There is also plenty of room for innovation regarding the ethics of immortality; experts are looking at everything from examinations of near-death experiences to comparative religious ideas about the afterlife to gain a better understanding of the phenomenon. By the time the project concludes in 2015, Fischer hopes to have set the foundation for a discussion about potential criteria for ethical long-term living. Call it a life-hack for immortality—because it’s one thing to live forever, and another to live forever well.

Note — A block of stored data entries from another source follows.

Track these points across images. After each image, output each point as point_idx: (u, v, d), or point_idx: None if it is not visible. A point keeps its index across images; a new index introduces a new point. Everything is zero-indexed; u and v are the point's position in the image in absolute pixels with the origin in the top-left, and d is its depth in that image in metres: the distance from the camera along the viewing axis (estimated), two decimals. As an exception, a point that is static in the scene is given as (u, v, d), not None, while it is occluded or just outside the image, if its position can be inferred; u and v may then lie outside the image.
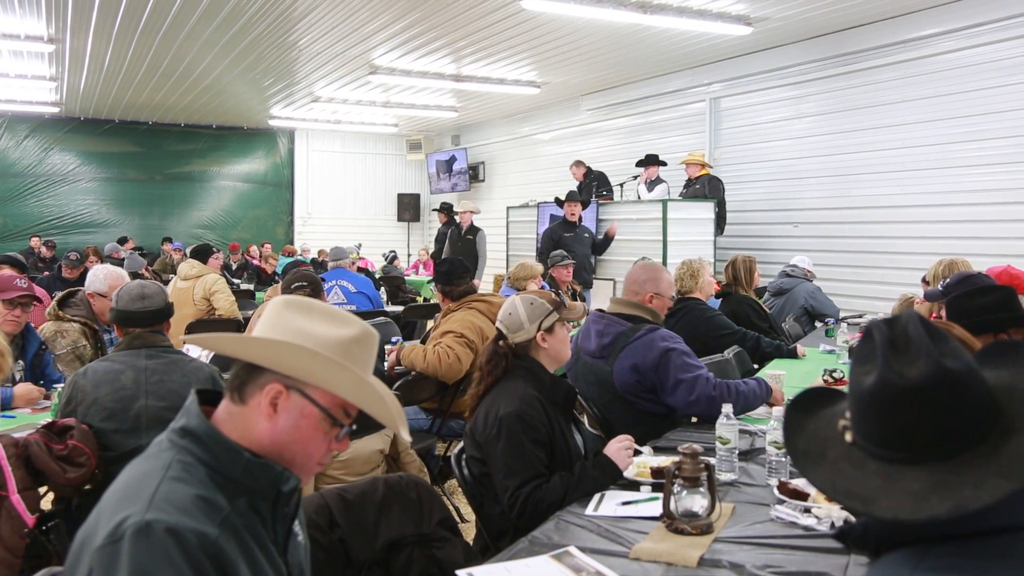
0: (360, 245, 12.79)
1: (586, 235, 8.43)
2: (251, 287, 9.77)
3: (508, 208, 11.06)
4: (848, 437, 1.14)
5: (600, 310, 3.39)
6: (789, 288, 6.62)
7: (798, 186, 8.78)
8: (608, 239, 8.61)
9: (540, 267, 6.55)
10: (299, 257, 13.01)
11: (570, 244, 8.05)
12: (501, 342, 2.66)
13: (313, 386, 1.44)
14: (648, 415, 3.18)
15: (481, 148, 15.26)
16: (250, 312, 6.30)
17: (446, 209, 11.68)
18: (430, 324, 5.78)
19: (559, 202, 8.62)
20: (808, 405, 1.26)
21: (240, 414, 1.44)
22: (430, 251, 13.40)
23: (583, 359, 3.34)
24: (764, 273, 7.27)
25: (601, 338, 3.27)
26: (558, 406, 2.59)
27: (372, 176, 16.85)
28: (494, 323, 4.28)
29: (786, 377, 3.63)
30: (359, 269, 8.51)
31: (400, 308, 7.52)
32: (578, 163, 10.44)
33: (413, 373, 4.05)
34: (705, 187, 8.85)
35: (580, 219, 8.58)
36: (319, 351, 1.44)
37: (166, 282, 6.66)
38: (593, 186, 9.89)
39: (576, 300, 6.99)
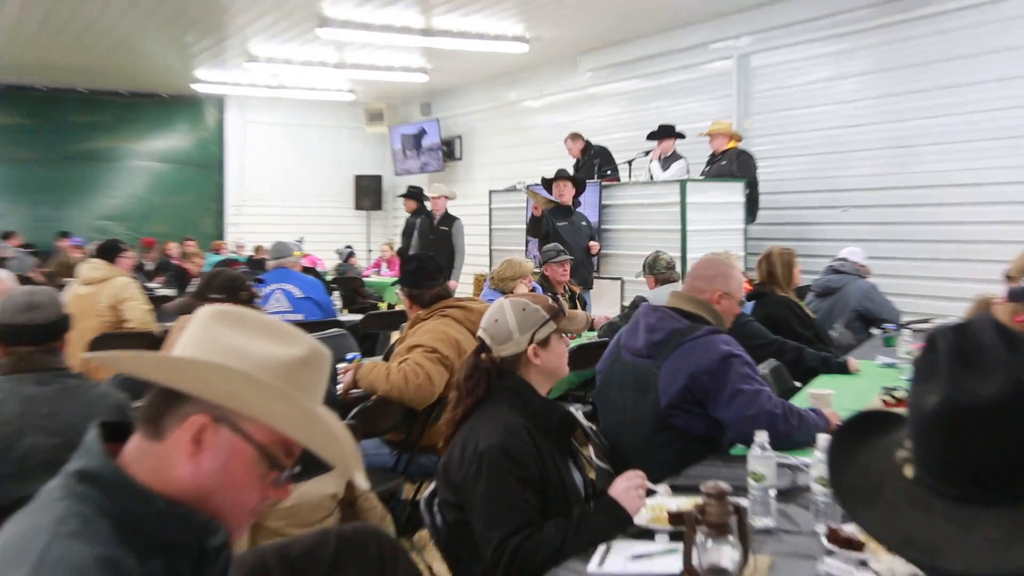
0: (302, 240, 12.76)
1: (583, 223, 8.46)
2: (171, 293, 9.73)
3: (491, 192, 11.09)
4: (909, 472, 1.14)
5: (650, 304, 3.46)
6: (838, 287, 6.66)
7: (847, 161, 8.85)
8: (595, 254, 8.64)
9: (530, 264, 6.55)
10: (231, 255, 12.98)
11: (566, 234, 8.07)
12: (484, 356, 2.66)
13: (248, 418, 1.43)
14: (684, 436, 3.22)
15: (457, 119, 15.28)
16: (169, 324, 6.27)
17: (415, 194, 11.67)
18: (395, 336, 5.77)
19: (546, 183, 8.65)
20: (859, 432, 1.27)
21: (155, 453, 1.43)
22: (395, 246, 13.40)
23: (624, 358, 3.39)
24: (807, 269, 7.29)
25: (651, 333, 3.32)
26: (552, 436, 2.58)
27: (323, 154, 16.85)
28: (474, 334, 4.28)
29: (835, 397, 3.65)
30: (305, 269, 8.49)
31: (358, 317, 7.51)
32: (575, 136, 10.48)
33: (374, 397, 4.04)
34: (733, 163, 8.90)
35: (576, 204, 8.60)
36: (256, 374, 1.43)
37: (62, 287, 6.60)
38: (594, 164, 9.93)
39: (576, 306, 7.02)
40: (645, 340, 3.33)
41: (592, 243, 8.38)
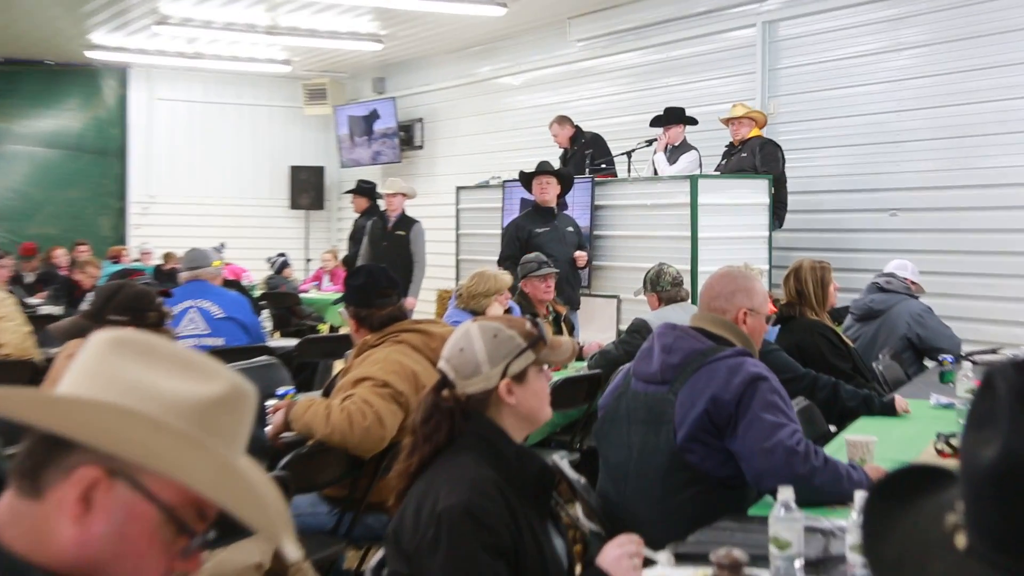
0: (223, 246, 12.73)
1: (569, 229, 8.50)
2: (57, 311, 9.66)
3: (459, 189, 11.12)
4: (961, 541, 1.15)
5: (669, 324, 3.54)
6: (883, 309, 6.71)
7: (896, 154, 8.95)
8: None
9: (507, 278, 6.56)
10: (133, 264, 12.90)
11: (545, 244, 8.09)
12: (445, 393, 2.67)
13: (151, 472, 1.43)
14: (702, 478, 3.26)
15: (418, 98, 15.32)
16: (54, 351, 6.23)
17: (365, 191, 11.69)
18: (338, 366, 5.75)
19: (524, 178, 8.68)
20: (902, 490, 1.27)
21: (32, 514, 1.43)
22: (340, 254, 13.39)
23: (634, 389, 3.47)
24: (845, 286, 7.35)
25: (668, 355, 3.39)
26: (529, 493, 2.59)
27: (251, 140, 16.85)
28: (434, 365, 4.29)
29: (878, 445, 3.67)
30: (227, 283, 8.45)
31: (292, 342, 7.50)
32: (562, 121, 10.53)
33: (310, 443, 4.03)
34: (755, 156, 8.97)
35: (562, 205, 8.63)
36: (162, 418, 1.43)
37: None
38: (586, 156, 9.98)
39: (561, 330, 7.04)
40: (660, 363, 3.40)
41: (579, 253, 8.42)
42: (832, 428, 4.76)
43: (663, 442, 3.32)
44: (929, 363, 6.67)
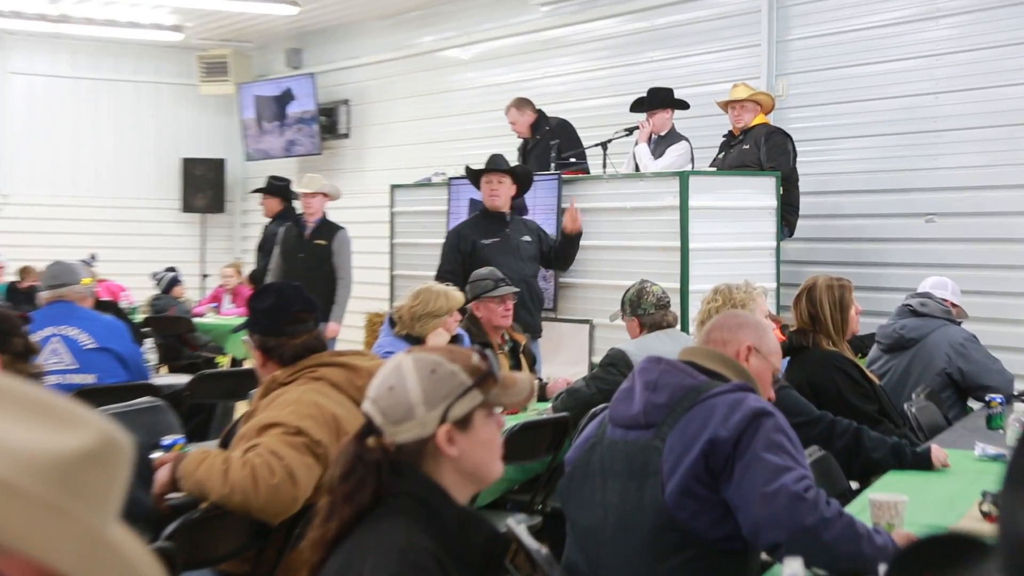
0: (95, 258, 12.61)
1: (526, 239, 8.48)
2: None
3: (393, 188, 11.13)
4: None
5: (653, 357, 3.58)
6: (917, 337, 6.76)
7: (932, 145, 9.05)
8: (571, 237, 8.63)
9: (460, 296, 6.55)
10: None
11: (492, 258, 8.06)
12: (371, 441, 2.67)
13: (-1, 547, 1.43)
14: (694, 541, 3.27)
15: (343, 75, 15.30)
16: None
17: (277, 190, 11.63)
18: (241, 409, 5.72)
19: (472, 176, 8.66)
20: (931, 563, 1.30)
21: None
22: (244, 269, 13.31)
23: (610, 437, 3.51)
24: (869, 309, 7.40)
25: (652, 393, 3.43)
26: (474, 567, 2.59)
27: (132, 125, 16.75)
28: (360, 407, 4.28)
29: (909, 506, 3.70)
30: (100, 304, 8.39)
31: (183, 379, 7.45)
32: (521, 105, 10.55)
33: (204, 506, 4.01)
34: (760, 147, 9.03)
35: (519, 209, 8.63)
36: (13, 479, 1.42)
37: None
38: (552, 147, 9.99)
39: (520, 364, 7.04)
40: (643, 404, 3.42)
41: (569, 208, 8.45)
42: (854, 485, 4.80)
43: (647, 499, 3.33)
44: (974, 404, 6.71)
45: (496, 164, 8.55)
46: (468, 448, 2.65)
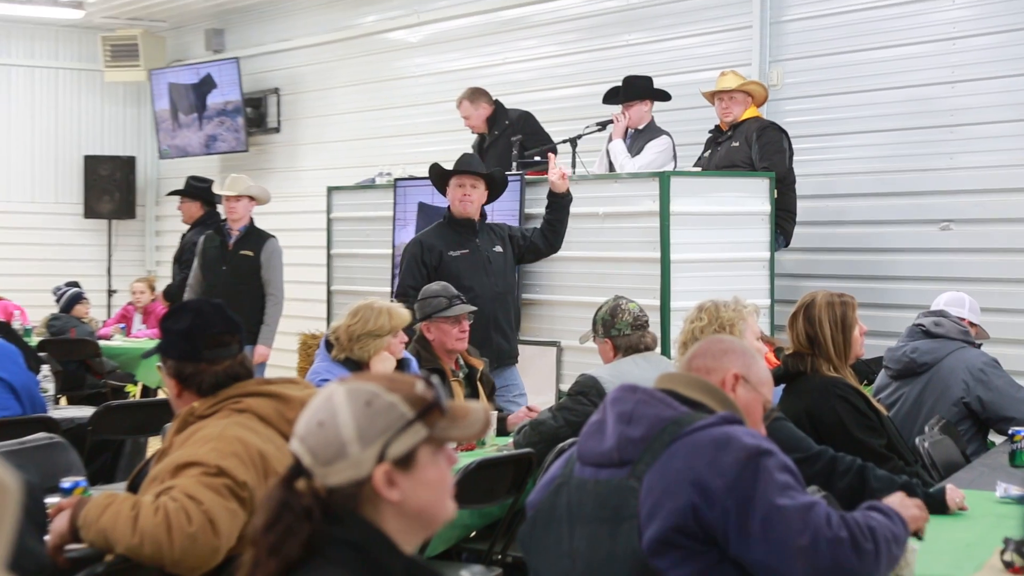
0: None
1: (497, 249, 8.42)
2: None
3: (331, 190, 11.13)
4: None
5: (627, 385, 3.57)
6: (931, 362, 6.78)
7: (948, 143, 9.10)
8: (563, 200, 8.40)
9: (405, 313, 6.54)
10: None
11: (462, 272, 8.03)
12: (301, 485, 2.66)
13: None
14: None
15: (272, 60, 15.28)
16: None
17: (197, 192, 11.58)
18: (153, 446, 5.69)
19: (437, 177, 8.60)
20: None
21: None
22: (159, 284, 13.23)
23: (579, 476, 3.50)
24: (876, 330, 7.41)
25: (627, 426, 3.41)
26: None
27: (25, 117, 16.67)
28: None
29: (922, 554, 3.71)
30: (-8, 326, 8.36)
31: (86, 412, 7.40)
32: (475, 96, 10.53)
33: (109, 558, 3.99)
34: (750, 144, 9.07)
35: (485, 215, 8.62)
36: None
37: None
38: (513, 144, 9.98)
39: (477, 392, 7.04)
40: (617, 438, 3.40)
41: (552, 166, 8.31)
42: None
43: (621, 547, 3.32)
44: (996, 438, 6.74)
45: (469, 165, 8.42)
46: (412, 490, 2.62)
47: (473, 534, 5.84)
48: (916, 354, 6.80)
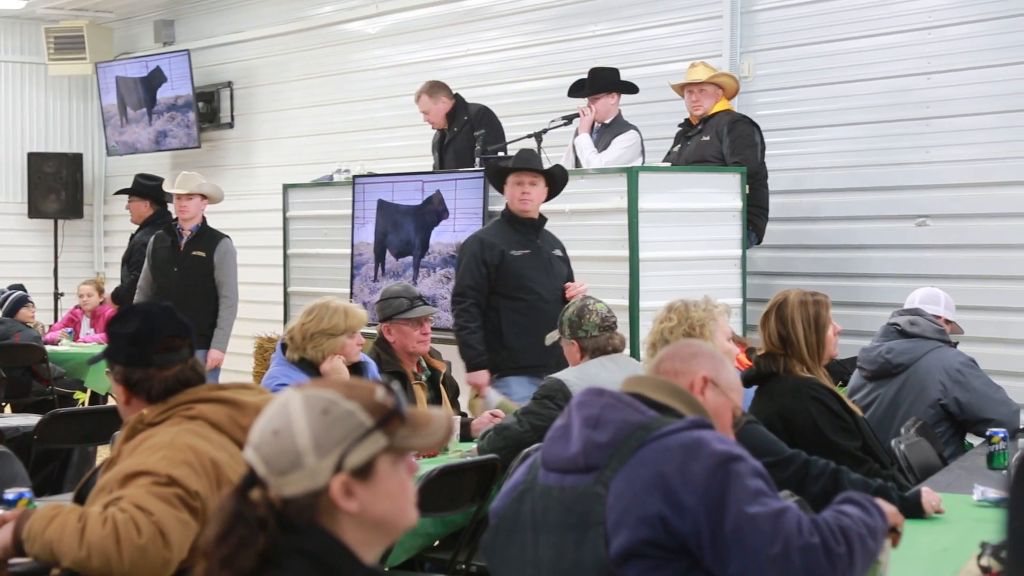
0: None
1: (557, 253, 8.24)
2: None
3: (287, 188, 11.12)
4: None
5: (593, 388, 3.57)
6: (906, 363, 6.80)
7: (924, 135, 9.14)
8: None
9: (362, 313, 6.53)
10: None
11: (525, 273, 7.99)
12: (255, 495, 2.65)
13: None
14: None
15: (225, 52, 15.25)
16: None
17: (147, 191, 11.54)
18: (103, 455, 5.67)
19: (495, 175, 8.46)
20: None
21: None
22: (106, 286, 13.18)
23: (543, 482, 3.49)
24: (851, 329, 7.43)
25: (592, 431, 3.40)
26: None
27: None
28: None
29: (897, 558, 3.72)
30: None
31: (31, 420, 7.38)
32: (434, 91, 10.51)
33: (56, 572, 3.97)
34: (721, 138, 9.09)
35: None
36: None
37: None
38: (476, 139, 9.98)
39: (440, 397, 7.04)
40: (583, 442, 3.40)
41: (573, 285, 8.15)
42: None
43: (589, 555, 3.32)
44: (973, 439, 6.77)
45: (528, 163, 8.24)
46: (370, 501, 2.61)
47: (436, 543, 5.84)
48: (891, 355, 6.82)
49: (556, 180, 8.24)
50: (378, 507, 2.62)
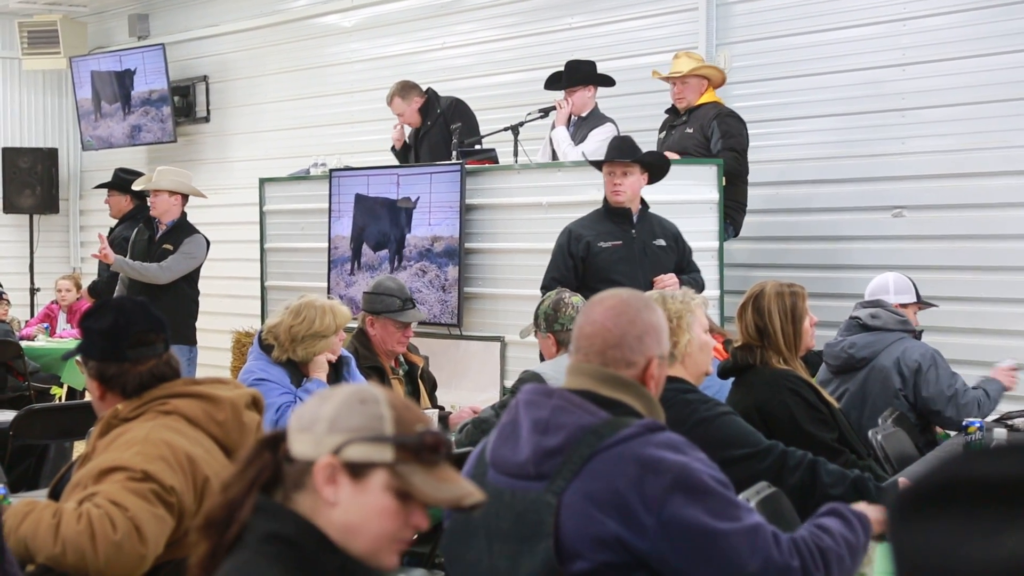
0: None
1: (659, 243, 8.09)
2: None
3: (263, 182, 11.13)
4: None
5: (538, 387, 3.54)
6: (869, 357, 6.84)
7: (900, 127, 9.16)
8: None
9: (345, 313, 6.53)
10: None
11: (613, 265, 7.90)
12: (280, 449, 2.68)
13: None
14: None
15: (200, 46, 15.23)
16: None
17: (123, 185, 11.52)
18: (80, 450, 5.67)
19: (595, 165, 8.24)
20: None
21: None
22: (85, 281, 13.15)
23: (493, 484, 3.43)
24: (827, 320, 7.44)
25: (543, 436, 3.35)
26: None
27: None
28: (222, 446, 4.26)
29: (878, 549, 3.73)
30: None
31: (7, 415, 7.36)
32: (406, 91, 10.49)
33: (31, 568, 3.96)
34: (705, 131, 9.11)
35: (647, 204, 8.27)
36: None
37: None
38: (453, 132, 9.98)
39: (417, 391, 7.05)
40: (533, 448, 3.36)
41: (659, 279, 7.95)
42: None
43: (541, 565, 3.29)
44: (950, 435, 6.78)
45: (618, 152, 8.10)
46: (348, 503, 2.60)
47: (415, 537, 5.83)
48: (854, 349, 6.87)
49: (654, 167, 8.14)
50: (351, 514, 2.62)
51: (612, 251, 7.94)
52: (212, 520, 2.65)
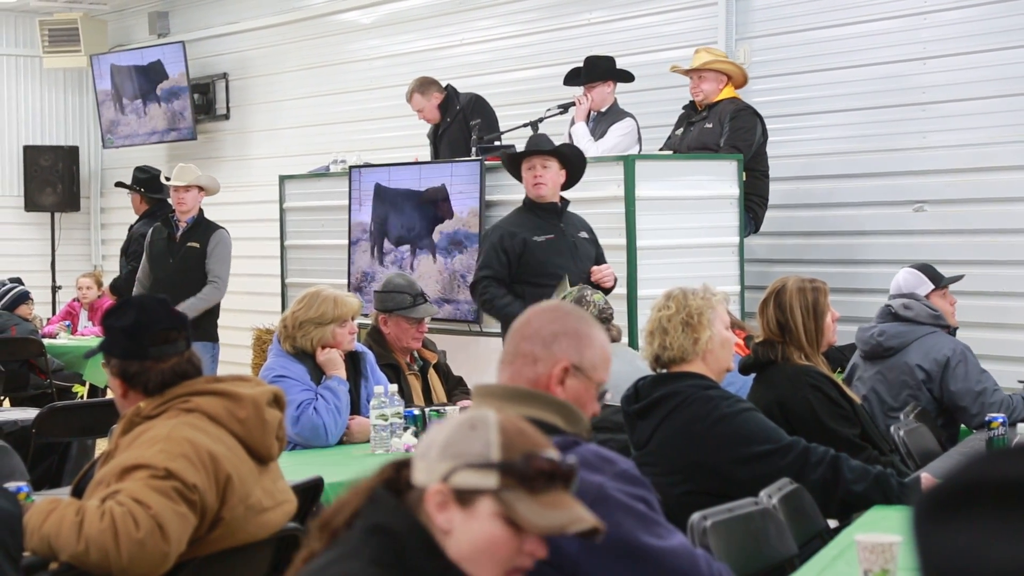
0: None
1: (582, 235, 8.20)
2: None
3: (283, 179, 11.13)
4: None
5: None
6: (897, 347, 6.82)
7: (921, 121, 9.12)
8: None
9: (354, 302, 6.52)
10: None
11: (549, 259, 7.91)
12: (403, 475, 2.70)
13: None
14: None
15: (220, 43, 15.23)
16: None
17: (145, 182, 11.53)
18: (103, 448, 5.67)
19: (511, 164, 8.28)
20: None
21: None
22: (106, 278, 13.17)
23: None
24: (850, 316, 7.42)
25: None
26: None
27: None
28: (244, 443, 4.26)
29: (903, 548, 3.72)
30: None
31: (30, 414, 7.37)
32: (425, 88, 10.49)
33: (54, 566, 3.96)
34: (723, 124, 9.09)
35: (567, 200, 8.27)
36: None
37: None
38: (472, 128, 9.95)
39: (429, 386, 7.03)
40: None
41: (597, 268, 8.06)
42: (832, 523, 4.81)
43: None
44: (975, 432, 6.74)
45: (536, 145, 8.18)
46: (459, 532, 2.60)
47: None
48: (883, 337, 6.83)
49: (571, 162, 8.13)
50: (461, 544, 2.62)
51: (547, 245, 7.98)
52: (327, 521, 2.67)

This moral research is key because although living forever might sound great, the consequences are meaningful. For one, it would be expensive. (It shouldn’t be a surprise that most people who talk seriously about extreme longevity are very rich).  Some people will be able to afford it; others will not. Will immortality further exacerbate the historic gap between wealthy and poor?

Then there are environmental concerns, including overpopulation, especially if the immortal class continued to possess the basic human desire to reproduce. Would people have even more children and later into life? The strain on natural resources would be massive. War and famine could result.

Some philosophers, Martin Heidegger and Bernard Williams among them, argue that immortality would be a bore. Williams argued that if given the choice he wouldn’t want to live forever. Immortality, he said, would be defined by ennui, alienation, and a lack of vitality. For his part, he died in 2003.

The debate only gets more existential from there. Another question posed by the group Fischer calls “immortality curmudgeons” is this: What if the good things in life are good because they’re fleeting and finite? In other words, if we lived forever, would precious moments like a kiss from a lover or a beautiful sunset still feel special?


Fischer, who is not religious and does not believe in an afterlife, falls somewhere in the middle of the pro-con immortality debate. Would he like to live forever? Sure—under the right conditions. He lists a few basic questions: “Am I financially secure? Do I have adequate food and shelter and clothing? Is the environment reasonably clean? Do I have a decent place to live?” Fischer continues: “Then, I’d also want to know, do I have some friends and loved ones who would also be immortal? Under those circumstances, yes, I think I would choose immortality or extreme longevity.”

But, crucially, Fischer would also want an out—an escape plan—if immortality goes south. “I think that’s what scares a lot of people about living forever. If they feel there is no way out if things get bad, that’s very scary.”

Given the right circumstances, Fisher believes the immortal life would be well worth living: “I myself don’t think that life is good because we die. I think life is good because of a possibility for love and friendship, because life gives us the possibility for engaging in great intellectual projects, artistic endeavors. It’s also full of sensual delights—we can enjoy a beautiful sunset. There are simple pleasures that life affords us.”

Fischer does not believe extreme longevity will be achieved in the time frame suggested by Kurzweil and others, but he does think the human lifespan can be increased beyond what we previously imagined possible. (Although not literally “forever”—the universe will at some point end, he notes drily, and humankind with it.)

“On the science side, we’re living at a time where we’ve increased our life expectancy dramatically,” Fischer says. “At the turn of the twentieth century in developed countries the average was about 47 years, and at the turn of the twenty-first century it was 76 years, and now it’s about 80 years.” The trajectory, he says, is “radically upward.”

Whether or not researchers ever unlock extreme longevity, Fischer’s work seems to offer plenty of lessons for those of us stuck with regular lifespans. To start, be conscious of your environmental impact. Try to share the world and its resources in a way that’s fair for everyone, not just for you. And above all, find enough joy so that the life you’re leading is one that would actually be worth living forever.